Gradient Einstein-type warped products: rigidity, existence and nonexistence results via a nonlinear PDE

TL;DR

This paper characterizes the conditions for constructing gradient Einstein-type warped metrics, deriving a nonlinear PDE framework, and establishing nonexistence, rigidity, and construction results with explicit examples on Riemannian manifolds.

Contribution

It introduces necessary and sufficient conditions for gradient Einstein-type warped metrics, linking them to a nonlinear PDE and providing new nonexistence, rigidity, and construction results.

Findings

Derived a general Lichnerowicz equation for these metrics

Proved gradient estimates for solutions of a nonlinear elliptic PDE

Established nonexistence and rigidity results for certain warped metrics

Abstract

We establish the necessary and sufficient conditions for constructing gradient Einstein-type warped metrics. One of these conditions leads us to a general Lichnerowicz equation with analytic and geometric coefficients for this class of metrics on the space of warping functions.

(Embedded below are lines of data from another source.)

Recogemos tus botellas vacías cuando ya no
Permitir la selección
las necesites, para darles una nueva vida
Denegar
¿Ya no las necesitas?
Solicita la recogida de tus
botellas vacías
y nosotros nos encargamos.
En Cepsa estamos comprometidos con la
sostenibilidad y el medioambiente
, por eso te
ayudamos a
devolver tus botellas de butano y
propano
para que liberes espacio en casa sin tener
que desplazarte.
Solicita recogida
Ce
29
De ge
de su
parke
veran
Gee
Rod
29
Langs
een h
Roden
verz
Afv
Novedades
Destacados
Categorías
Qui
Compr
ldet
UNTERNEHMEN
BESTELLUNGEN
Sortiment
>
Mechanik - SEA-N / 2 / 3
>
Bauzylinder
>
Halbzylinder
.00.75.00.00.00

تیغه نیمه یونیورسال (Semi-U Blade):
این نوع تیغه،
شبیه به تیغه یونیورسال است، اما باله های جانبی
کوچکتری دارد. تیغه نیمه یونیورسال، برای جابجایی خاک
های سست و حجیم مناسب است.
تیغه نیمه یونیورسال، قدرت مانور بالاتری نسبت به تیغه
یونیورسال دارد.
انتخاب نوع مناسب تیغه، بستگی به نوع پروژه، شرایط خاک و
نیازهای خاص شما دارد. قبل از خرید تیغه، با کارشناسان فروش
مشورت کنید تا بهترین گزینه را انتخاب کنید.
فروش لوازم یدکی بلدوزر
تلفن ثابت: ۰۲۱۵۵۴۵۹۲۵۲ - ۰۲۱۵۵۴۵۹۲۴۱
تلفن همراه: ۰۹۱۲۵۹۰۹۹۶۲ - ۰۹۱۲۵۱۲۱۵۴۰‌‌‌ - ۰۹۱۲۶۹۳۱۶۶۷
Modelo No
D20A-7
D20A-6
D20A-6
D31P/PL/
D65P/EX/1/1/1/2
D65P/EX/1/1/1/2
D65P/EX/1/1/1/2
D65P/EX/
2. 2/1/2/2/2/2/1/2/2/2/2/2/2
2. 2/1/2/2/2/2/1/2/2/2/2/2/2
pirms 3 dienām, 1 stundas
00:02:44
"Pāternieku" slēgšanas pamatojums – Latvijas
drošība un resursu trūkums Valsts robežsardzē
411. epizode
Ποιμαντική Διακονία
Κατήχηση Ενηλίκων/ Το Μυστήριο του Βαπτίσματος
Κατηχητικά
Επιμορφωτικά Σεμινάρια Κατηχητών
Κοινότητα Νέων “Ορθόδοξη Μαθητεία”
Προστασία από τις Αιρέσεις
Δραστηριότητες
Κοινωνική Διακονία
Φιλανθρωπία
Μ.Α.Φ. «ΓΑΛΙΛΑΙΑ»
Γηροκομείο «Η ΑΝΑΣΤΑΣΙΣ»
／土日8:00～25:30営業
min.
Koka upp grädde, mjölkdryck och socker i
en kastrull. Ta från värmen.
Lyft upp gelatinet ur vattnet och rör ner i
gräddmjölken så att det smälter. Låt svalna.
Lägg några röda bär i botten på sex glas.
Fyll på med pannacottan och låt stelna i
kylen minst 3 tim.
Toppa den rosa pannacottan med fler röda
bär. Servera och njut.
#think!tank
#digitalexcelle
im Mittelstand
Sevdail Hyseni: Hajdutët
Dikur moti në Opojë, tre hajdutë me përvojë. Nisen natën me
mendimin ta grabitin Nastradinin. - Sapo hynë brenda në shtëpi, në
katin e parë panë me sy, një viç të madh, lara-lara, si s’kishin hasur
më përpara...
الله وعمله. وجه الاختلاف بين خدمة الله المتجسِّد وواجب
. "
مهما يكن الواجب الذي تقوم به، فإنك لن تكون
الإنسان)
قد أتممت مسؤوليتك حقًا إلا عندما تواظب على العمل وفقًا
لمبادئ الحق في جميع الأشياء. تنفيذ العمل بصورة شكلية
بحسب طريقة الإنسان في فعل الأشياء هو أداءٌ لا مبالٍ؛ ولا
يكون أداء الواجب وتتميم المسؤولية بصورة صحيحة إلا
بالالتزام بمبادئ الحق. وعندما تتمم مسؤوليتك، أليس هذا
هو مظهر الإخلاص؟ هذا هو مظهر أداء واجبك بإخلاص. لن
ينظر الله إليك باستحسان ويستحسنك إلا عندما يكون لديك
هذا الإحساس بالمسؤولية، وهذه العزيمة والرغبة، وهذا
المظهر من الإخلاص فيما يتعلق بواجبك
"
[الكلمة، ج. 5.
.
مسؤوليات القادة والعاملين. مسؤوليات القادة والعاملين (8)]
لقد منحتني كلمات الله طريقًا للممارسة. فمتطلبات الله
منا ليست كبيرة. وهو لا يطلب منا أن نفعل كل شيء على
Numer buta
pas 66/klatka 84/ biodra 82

In this way, we prove gradient estimates for positive solutions of a nonlinear elliptic differential equation on a complete Riemannian manifold with associated Bakry-\'Emery Ricci tensor bounded from below. As an application, we provide nonexistence and rigidity results for a large class of gradient Einstein-type warped metrics. Furthermore, we show how to construct gradient Einstein-type warped metrics, and then we give explicit examples which are not only meaningful in their own right, but also help to justify our results.